**Descrizione del problema**
Prosegui il testo sulla seduta spiritica nella «Coscienza di Zeno», riprendendo subito dopo l'ultima frase riportata.

**Testo dell'esercizio**
Ma quello che ci interessa in questa sede è quanto avviene all’interno del quinto capitolo del romanzo, dal titolo «La storia del mio matrimonio», dove all’interno di una seduta spiritica (in perfetto stile Ouija) il protagonista Zeno Cosini, approfitta del buio e del trasporto emotivo del proprietario di casa per dichiarare il suo amore alla donna che ama e che vorrebbe sposare, ma alla quale non ha mai avuto il coraggio di dichiararsi in condizioni, diciamo, di normalità.

Non sarà superfluo ricordare che questo romanzo nasce anche come polemica nei confronti della psicanalisi che proprio in quegli anni (il libro è pubblicato nel 1923 dall’editore Cappelli di Bologna) cominciava ad affermarsi, e particolarmente nell’ambiente austro-ungarico di cui Trieste, la città di Italo Svevo, faceva parte (impero che si dissolve, come è noto, tra il 1918 e il 1919). Se vogliamo anche dietro il dottor S. potrebbe ironicamente celarsi il padre della psicanalisi, Sigmund Freud, viennese e austriaco.

Ma facciamo una brevissima premessa al quinto capitolo prima di lasciare il lettore al testo in cui si racconta la buffa vicenda di questo maldestro corteggiamento (possiamo dire) spiritico. Zeno cerca spasmodicamente una moglie e prende a frequentare la casa di Giovanni Malfenti (uomo con cui ha rapporti di lavoro) il quale ha quattro figlie: Anna, Alberta, Augusta, Ada. Cosini si infatua di Ada, la più bella delle sorelle, ma che, invece, ha interesse per Guido Speier, un giovane caratterialmente diverso da Zeno e che ha generalmente successo nella vita, sia dal punto di vista professionale sia amoroso (al contrario di Zeno).

Dopo essersi preso una pausa dal frequentare casa Malfenti, ecco che un bel giorno Cosini si ripresenta in quell’appartamento proprio nel bel mezzo di una seduta spiritica e qui trova proprio Guido, anch’egli interessato a Ada. Ma l’occasione è propizia per dichiarare il suo amore, e approfitta proprio della riunione medianica (alla quale non dà nessuna importanza) per non perdere ulteriore tempo e trovare il coraggio di parlare con Ada al buio. In questa situazione da commedia di antica filmografia (tanto che il protagonista de «La coscienza» è stato paragonato dalla critica letteraria a Buster Keaton, Laurel e Hardy) Zeno inizia a pilotare, dopo il goffo tentativo di rendere noto il suo amore a Ada, la seduta spiritica, a far muovere il tavolino e a far comparire con le lettere il nome «Guido». Ma a questo punto è senz’altro meglio lasciare la parola a Italo Svevo e rileggere il brano estrapolato dal romanzo.

La storia del mio matrimonio
Dal quinto capitolo

«Essa mi condusse al salotto ch’era immerso nell’oscurità più profonda. Arrivatovi dalla piena luce dell’anticamera, per un momento non vidi nulla e non osai movermi. Poi scorsi varie figure disposte intorno ad un tavolino, in fondo al salotto, abbastanza lontano da me.

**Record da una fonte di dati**

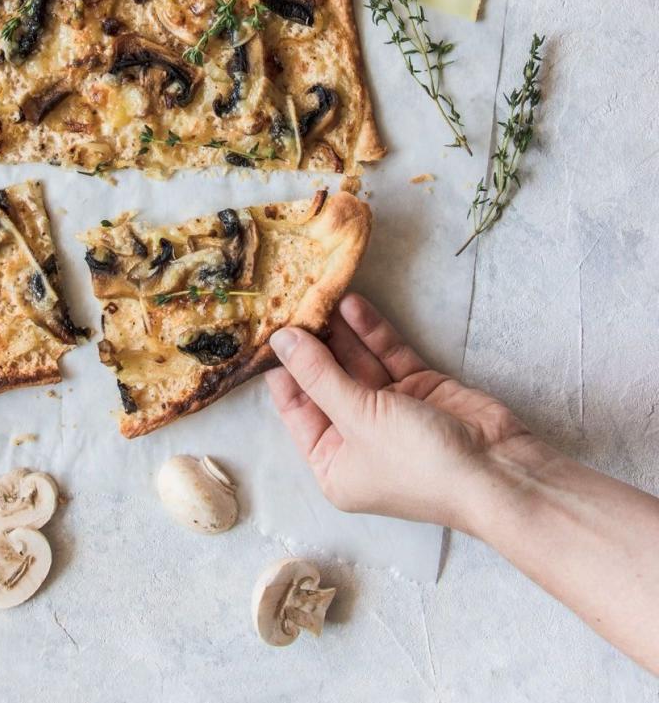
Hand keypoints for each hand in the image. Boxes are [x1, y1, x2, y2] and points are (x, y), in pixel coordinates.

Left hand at [266, 293, 533, 530]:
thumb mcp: (358, 417)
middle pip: (326, 382)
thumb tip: (282, 341)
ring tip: (319, 293)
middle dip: (312, 343)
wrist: (497, 471)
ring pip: (357, 363)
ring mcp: (390, 412)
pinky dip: (371, 332)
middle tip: (293, 300)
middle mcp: (358, 439)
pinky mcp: (419, 389)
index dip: (282, 369)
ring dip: (340, 332)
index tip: (266, 328)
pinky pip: (387, 355)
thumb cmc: (419, 461)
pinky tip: (352, 304)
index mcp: (334, 463)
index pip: (296, 409)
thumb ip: (319, 375)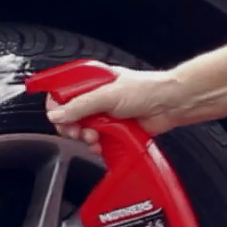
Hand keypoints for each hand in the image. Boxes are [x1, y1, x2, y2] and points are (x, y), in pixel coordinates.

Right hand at [43, 64, 187, 143]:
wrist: (171, 105)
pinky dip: (96, 145)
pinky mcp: (113, 130)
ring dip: (85, 137)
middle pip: (69, 115)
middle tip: (78, 131)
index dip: (57, 106)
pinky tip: (100, 145)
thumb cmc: (146, 90)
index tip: (60, 118)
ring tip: (94, 137)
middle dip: (71, 126)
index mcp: (91, 80)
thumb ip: (80, 106)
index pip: (62, 92)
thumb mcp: (108, 95)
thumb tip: (56, 115)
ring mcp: (104, 114)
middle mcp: (95, 97)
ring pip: (82, 130)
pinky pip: (97, 140)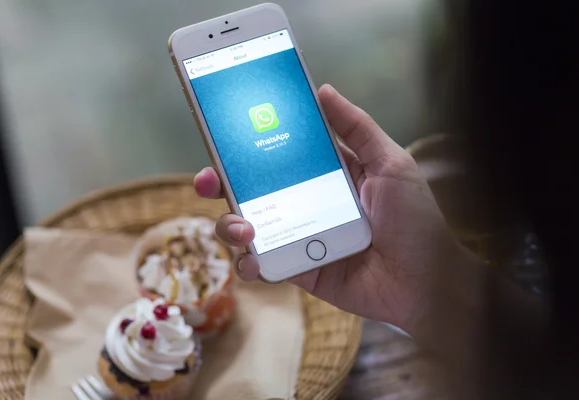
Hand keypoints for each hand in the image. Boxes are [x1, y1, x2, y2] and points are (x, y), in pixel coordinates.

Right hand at [194, 84, 472, 331]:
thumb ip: (357, 128)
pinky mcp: (296, 269)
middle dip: (221, 182)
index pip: (276, 154)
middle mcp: (304, 202)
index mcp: (323, 174)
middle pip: (251, 189)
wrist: (424, 282)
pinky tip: (254, 258)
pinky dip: (249, 262)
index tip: (223, 133)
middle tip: (207, 179)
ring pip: (247, 225)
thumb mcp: (391, 163)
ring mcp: (297, 236)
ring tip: (243, 225)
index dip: (248, 144)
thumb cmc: (414, 219)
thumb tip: (324, 89)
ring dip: (230, 223)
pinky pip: (262, 264)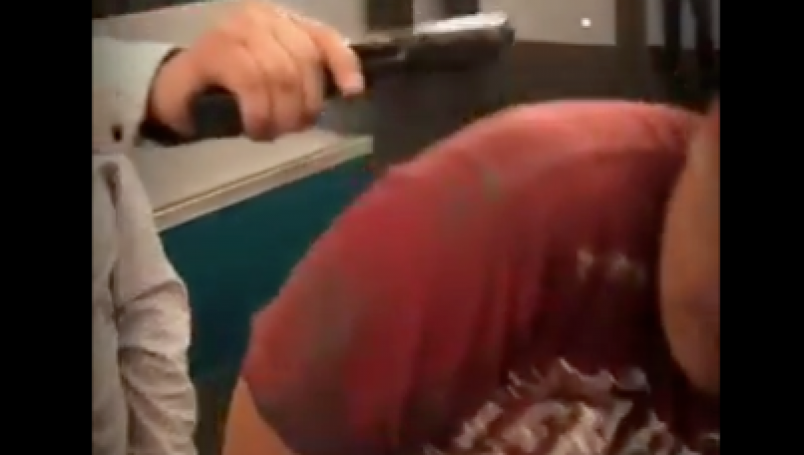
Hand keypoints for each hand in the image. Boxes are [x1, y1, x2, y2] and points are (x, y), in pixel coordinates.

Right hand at [147, 1, 363, 140]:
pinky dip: (259, 112)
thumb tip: (347, 93)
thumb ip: (307, 79)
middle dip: (305, 104)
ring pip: (279, 73)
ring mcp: (234, 30)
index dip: (343, 64)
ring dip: (281, 114)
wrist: (180, 92)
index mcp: (283, 21)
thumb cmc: (235, 89)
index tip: (352, 93)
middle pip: (304, 60)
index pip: (324, 37)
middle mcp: (262, 17)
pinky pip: (251, 82)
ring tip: (271, 132)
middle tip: (293, 128)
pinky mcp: (212, 51)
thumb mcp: (278, 81)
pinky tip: (255, 128)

**Risposta**
Fui salutato dalla voce di Ada che nell’oscurità mi parve sensuale. Sorridente, una carezza:

— S’accomodi, da quella parte e non turbi gli spiriti! — Se continuava così io non li avrei certamente turbati.

Da un altro punto della periferia del tavolino echeggiò un’altra voce, di Alberta o forse di Augusta:

— Se vuole prendere parte all’evocazione, c’è qui ancora un posticino libero.

Io ero ben risoluto di non lasciarmi mettere in disparte e avanzai risoluto verso il punto donde m’era provenuto il saluto di Ada. Urtai col ginocchio contro lo spigolo di quel tavolino veneziano ch’era tutto spigoli. Ne ebbi un dolore intenso, ma non mi lasciai arrestare e andai a cadere su un sedile offertomi non sapevo da chi, fra due fanciulle di cui una, quella alla mia destra, pensai fosse Ada e l’altra Augusta. Subito, per evitare ogni contatto con questa, mi spinsi verso l’altra. Ebbi però il dubbio che mi sbagliassi e alla vicina di destra domandai per sentirne la voce:

— Aveste già qualche comunicazione dagli spiriti?

Guido, che mi parve sedesse a me di faccia, m’interruppe. Imperiosamente gridò:

— Silenzio!

Poi, più mitemente:

— Raccoglietevi e pensate intensamente al morto che desiderate di evocare.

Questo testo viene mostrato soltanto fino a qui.